Mme Catherine Procaccia . - L'indemnité temporaire de retraite (ITR), régime de surretraite pour les fonctionnaires de l'État passant leur retraite dans les Outre-mer, qui s'éteindra en 2028, est-il toujours traité dans un programme à part ?

M. René-Paul Savary , rapporteur pour avis . - L'impact du covid a été mesuré. Il n'est pas énorme. Au régime général, on relève 35 000 décès supplémentaires par rapport à la tendance. Dans le cas du régime des fonctionnaires de l'État, la surmortalité liée au covid a conduit à une moindre dépense de l'ordre de 36 millions d'euros pour l'année 2020 et de 150 millions d'euros pour l'année 2021, le régime dans son ensemble représentant plus de 6 milliards d'euros.

Par ailleurs, la crise n'a pas eu d'impact économique sur les fonctionnaires, qui ont continué à toucher leur traitement. Il n'y a donc pas eu de moindres rentrées de cotisations.

Madame Lubin, vous avez tout à fait raison à propos de la RATP : les conditions particulières du régime de retraite font partie du contrat. Dès lors, évoquer une suppression des régimes spéciaux, c'est remettre en cause les engagements collectifs de carrière qui ont été négociés. Il est normal que la remise en cause de cette base de la discussion suscite un certain nombre de réactions. Il faut, en contrepartie, tenir d'autres engagements. Ce n'est pas simple.

S'agissant du COR, il est vrai qu'il est très compliqué de faire des prévisions à quinze, vingt, voire cinquante ans : l'équilibre ou le déséquilibre dépendent des taux de croissance, de la productivité, mais également du taux de chômage et de la natalité. Toujours est-il que, compte tenu, notamment, de l'augmentation importante de l'espérance de vie et de la dégradation du ratio démographique, tout laisse à penser que, quel que soit le scénario, on n'arrivera pas à l'équilibre, à moins d'une diminution des pensions par rapport au revenu moyen.

Si l'on ne fait rien, il y aura inévitablement un appauvrissement progressif des retraités. Il faudra inéluctablement choisir entre travailler plus longtemps pour créer plus de richesses et accepter une diminution du niveau de vie des retraités. Nous n'échapperons pas à ce choix de société.

Madame Procaccia, il n'y a pas de mention particulière de l'indemnité temporaire de retraite outre-mer dans les documents budgétaires relatifs au CAS « Pensions » sur l'indemnité temporaire de retraite outre-mer. Je n'ai jamais vu de chapitre spécial qui lui soit dédié depuis que j'examine cette mission.
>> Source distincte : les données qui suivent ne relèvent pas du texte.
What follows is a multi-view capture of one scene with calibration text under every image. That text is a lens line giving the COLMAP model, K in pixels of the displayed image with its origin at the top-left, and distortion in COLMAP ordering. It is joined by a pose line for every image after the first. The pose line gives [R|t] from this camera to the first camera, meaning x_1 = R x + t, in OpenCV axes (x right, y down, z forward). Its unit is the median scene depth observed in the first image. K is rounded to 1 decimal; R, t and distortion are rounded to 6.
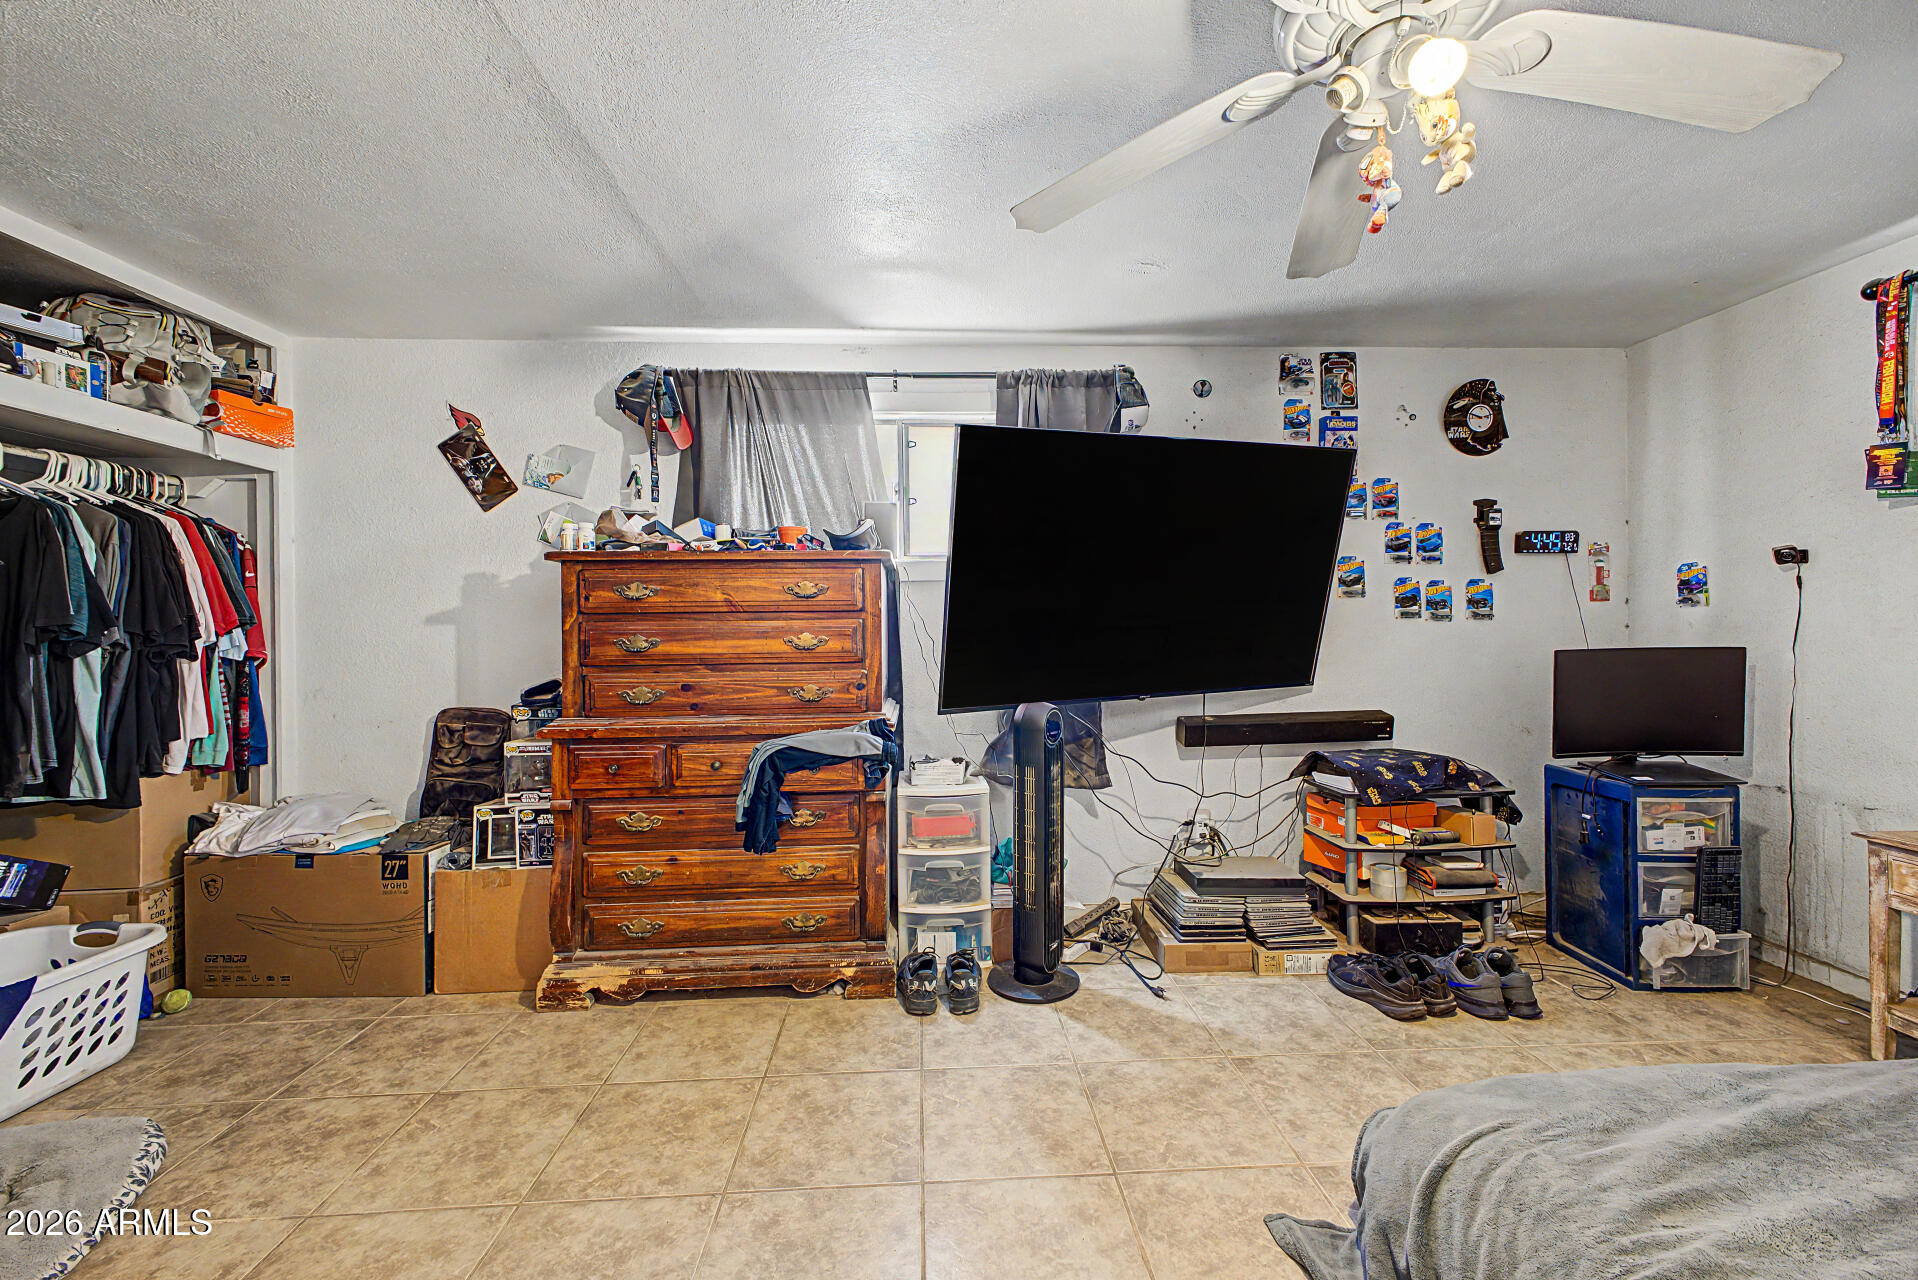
lens RADIAL K [[757.6, 0, 955.7], [0, 757.6, 635.0], [0, 0, 1]] dist [0.004036, -0.000128]
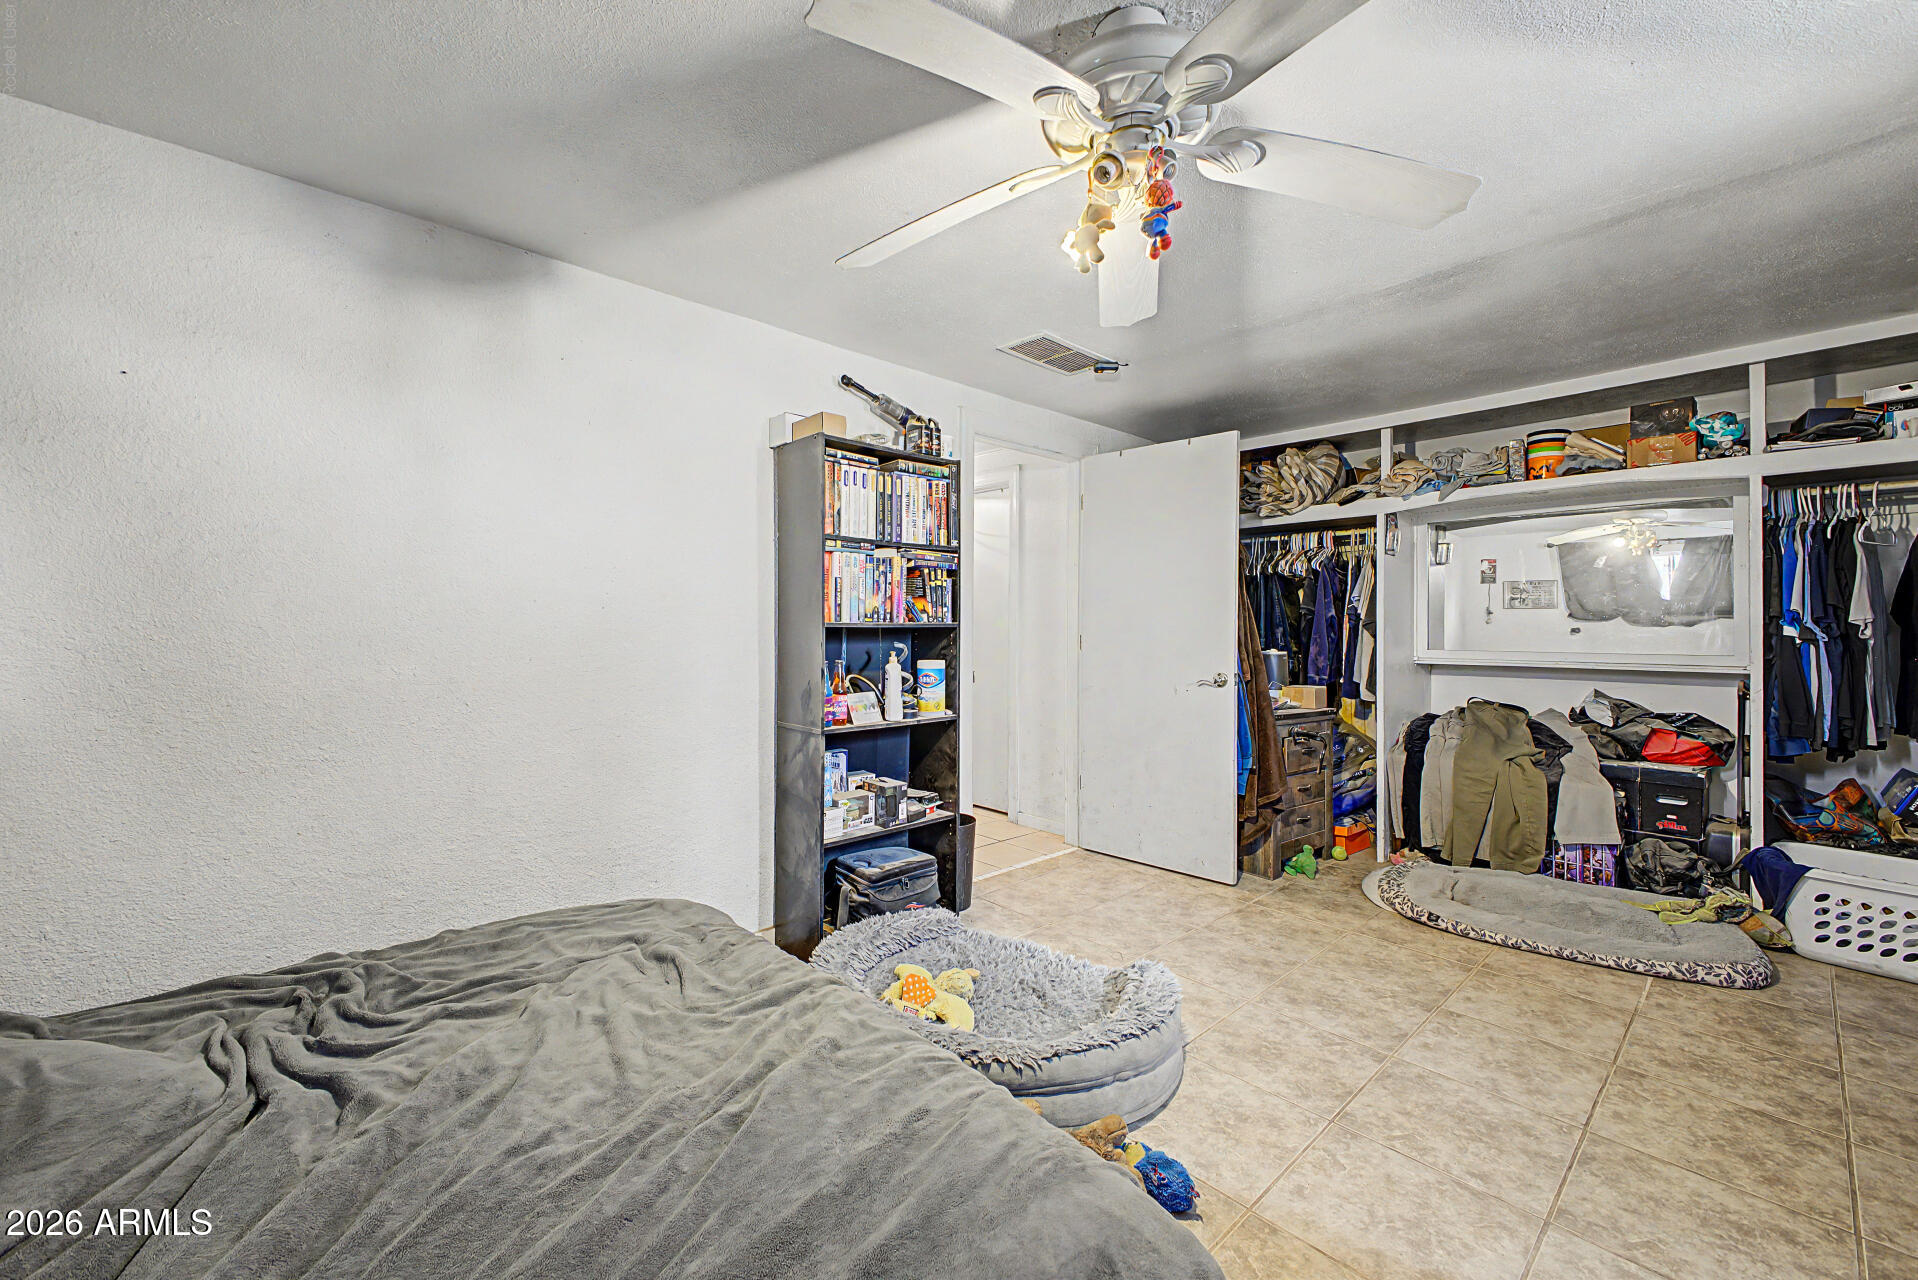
lens RADIAL K [[757.6, 0, 960.8], [0, 757.6, 631.8], [0, 0, 1]] dist [0.004036, -0.000128]
pose [[-0.775433, 0.011379, -0.631327, 1.026862], [0.005329, 0.999920, 0.011476, -0.026729], [0.631407, 0.005535, -0.775432, 1.169963]]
Tout est globalisé, au sein des programmes 741 et 743. Cela dit, je vais mener l'enquête... Je peux, en revanche, vous donner quelques renseignements sur quelques vieux régimes spéciaux en cours d'extinction - les chemins de fer d'Afrique du Nord et du Niger-Méditerranée, les transports urbains tunisiens et marocains, les chemins de fer franco-éthiopiens -, mais cela ne répondra pas à votre question.
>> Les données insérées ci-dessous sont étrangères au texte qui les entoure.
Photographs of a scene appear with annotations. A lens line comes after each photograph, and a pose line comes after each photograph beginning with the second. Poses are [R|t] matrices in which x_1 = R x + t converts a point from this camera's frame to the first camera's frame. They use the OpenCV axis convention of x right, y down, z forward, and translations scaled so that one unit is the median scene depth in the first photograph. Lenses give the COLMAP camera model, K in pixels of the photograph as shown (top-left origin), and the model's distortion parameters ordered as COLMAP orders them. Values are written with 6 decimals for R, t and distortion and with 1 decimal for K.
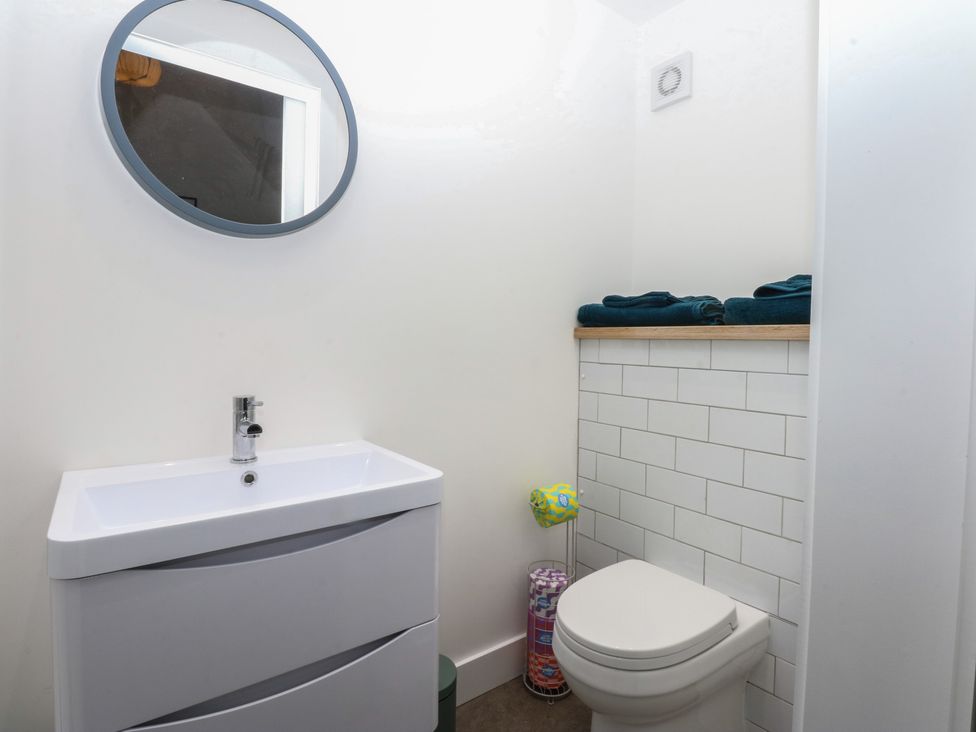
lens RADIAL K [[516.0, 0, 488.0], [0, 516.0, 358.6], [0, 0, 1]] dist [-0.002402, -0.000199]
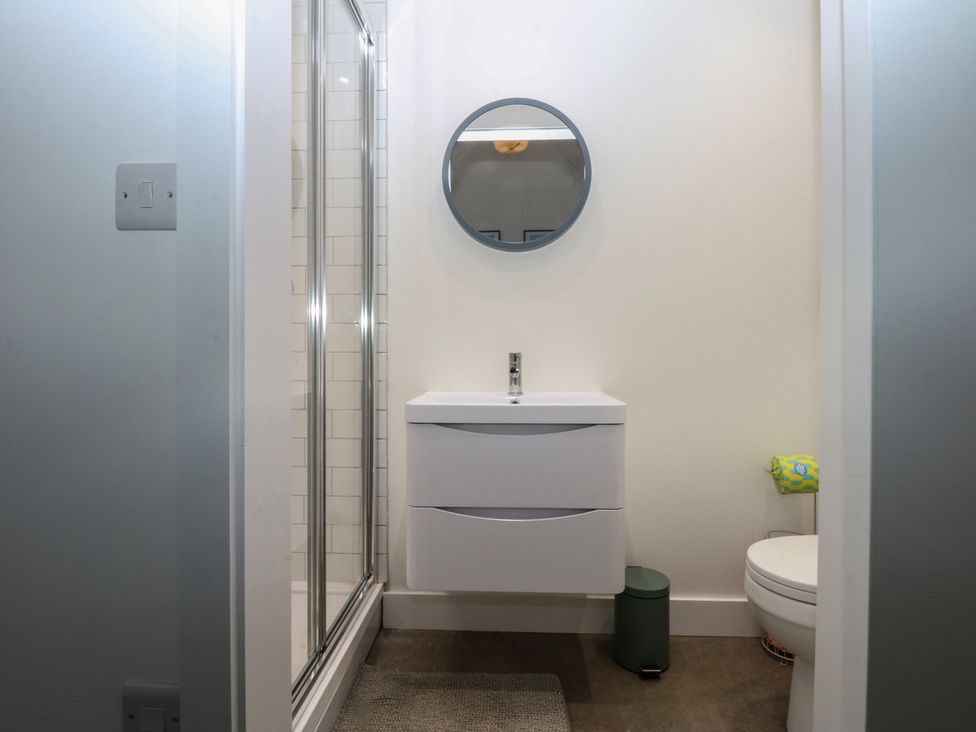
lens RADIAL K [[516.0, 0, 488.0], [0, 516.0, 358.6], [0, 0, 1]] dist [-0.002402, -0.000199]
pose [[0.777316, -0.001833, -0.629108, 0.310279], [-0.011538, 0.999786, -0.017170, 0.082438], [0.629005, 0.020606, 0.777128, -0.183674]]
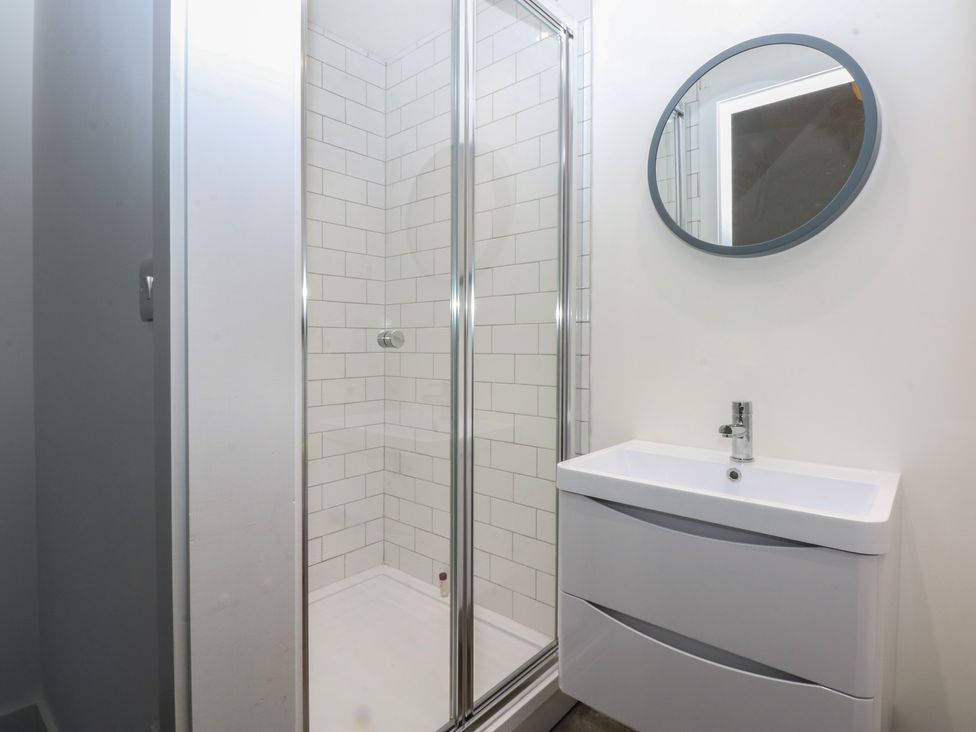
lens RADIAL K [[516.0, 0, 488.0], [0, 516.0, 358.6], [0, 0, 1]] dist [-0.002402, -0.000199]
pose [[0.236304, 0.007911, -0.971647, 0.331391], [-0.037447, 0.999298, -0.000971, 0.001207], [0.970957, 0.036615, 0.236434, 0.140067]]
La commission émet un avis favorable à l'adoption des crédits de la mission « Régimes sociaux et de retraite » et du compte d'affectation spéciale « Pensions ».
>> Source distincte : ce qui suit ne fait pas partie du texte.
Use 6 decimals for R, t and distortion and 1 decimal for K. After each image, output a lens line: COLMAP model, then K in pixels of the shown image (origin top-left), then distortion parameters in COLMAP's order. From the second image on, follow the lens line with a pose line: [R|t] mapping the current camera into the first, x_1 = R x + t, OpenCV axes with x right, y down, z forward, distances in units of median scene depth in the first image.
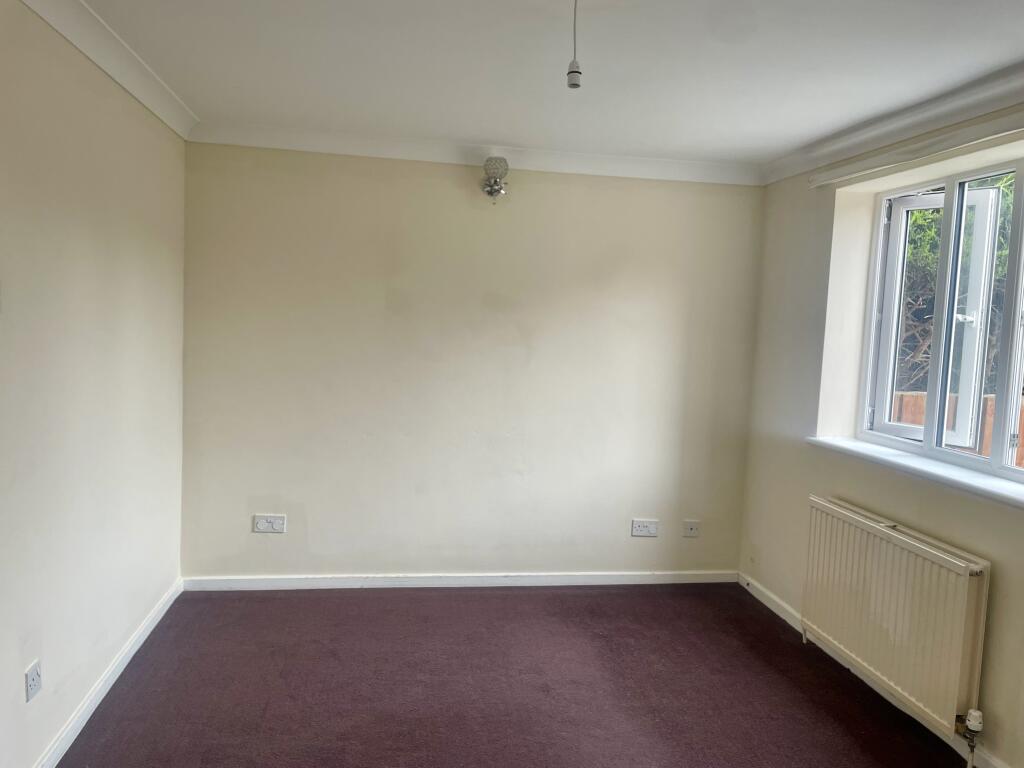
lens RADIAL K [[779.0, 0, 510.5], [0, 779.0, 377.4], [0, 0, 1]] dist [0.098819, -0.127279]
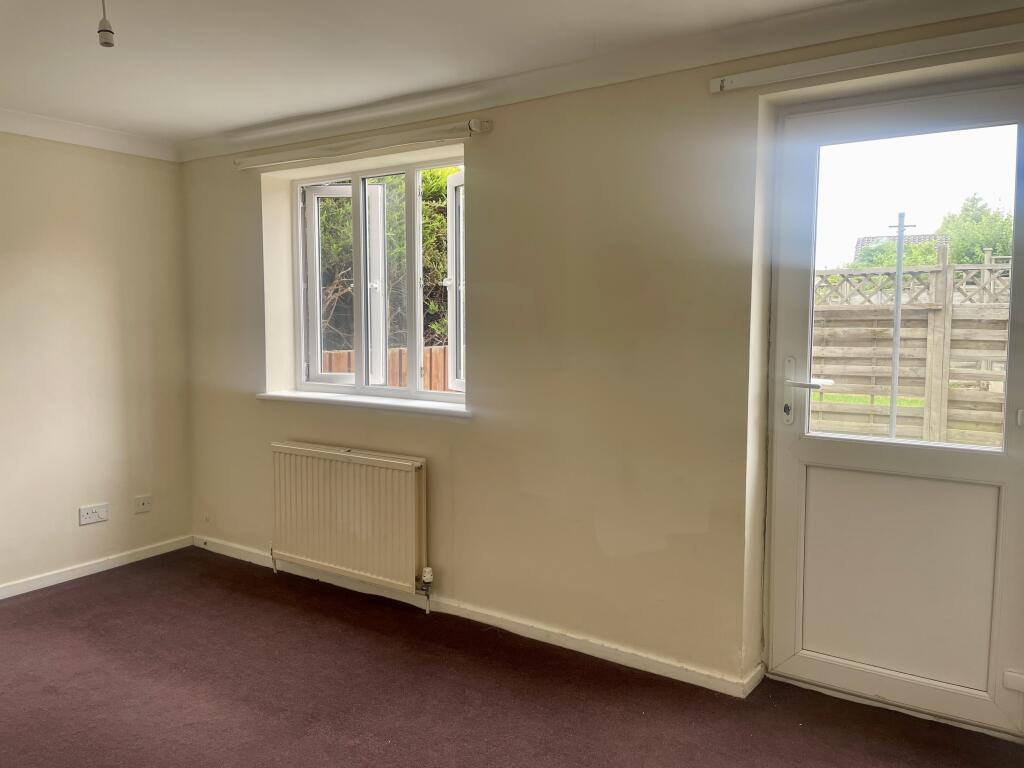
lens RADIAL K [[779.0, 0, 510.5], [0, 779.0, 377.4], [0, 0, 1]] dist [0.098819, -0.127279]
pose [[0.680325, -0.097899, 0.726343, -0.206781], [0.085678, 0.994867, 0.053841, 0.024700], [-0.727886, 0.025603, 0.685220, -0.032881]]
LISTE DES PERSONNES ENTENDUES

___________

• Service des retraites de l'État

Guillaume Talon , directeur du service des retraites de l'État

Vincent Bonnefoy , adjoint au chef du bureau financier et des statistiques

• Direction du budget

Richard Bordignon , chef du bureau des retraites et des régimes spéciaux

Alexandre Deschamp , adjoint au chef du bureau des retraites et des régimes spéciaux

Alexis Piton , adjoint au chef du bureau des retraites et des régimes spéciaux


* 1 Société nationale d'exploitation industrielle des tabacs et allumettes.

* 2 Fonds spécial des pensions des ouvriers des établissements industriels d'État.

* 3 Fonds rente accident du travail des ouvriers civils des établissements militaires.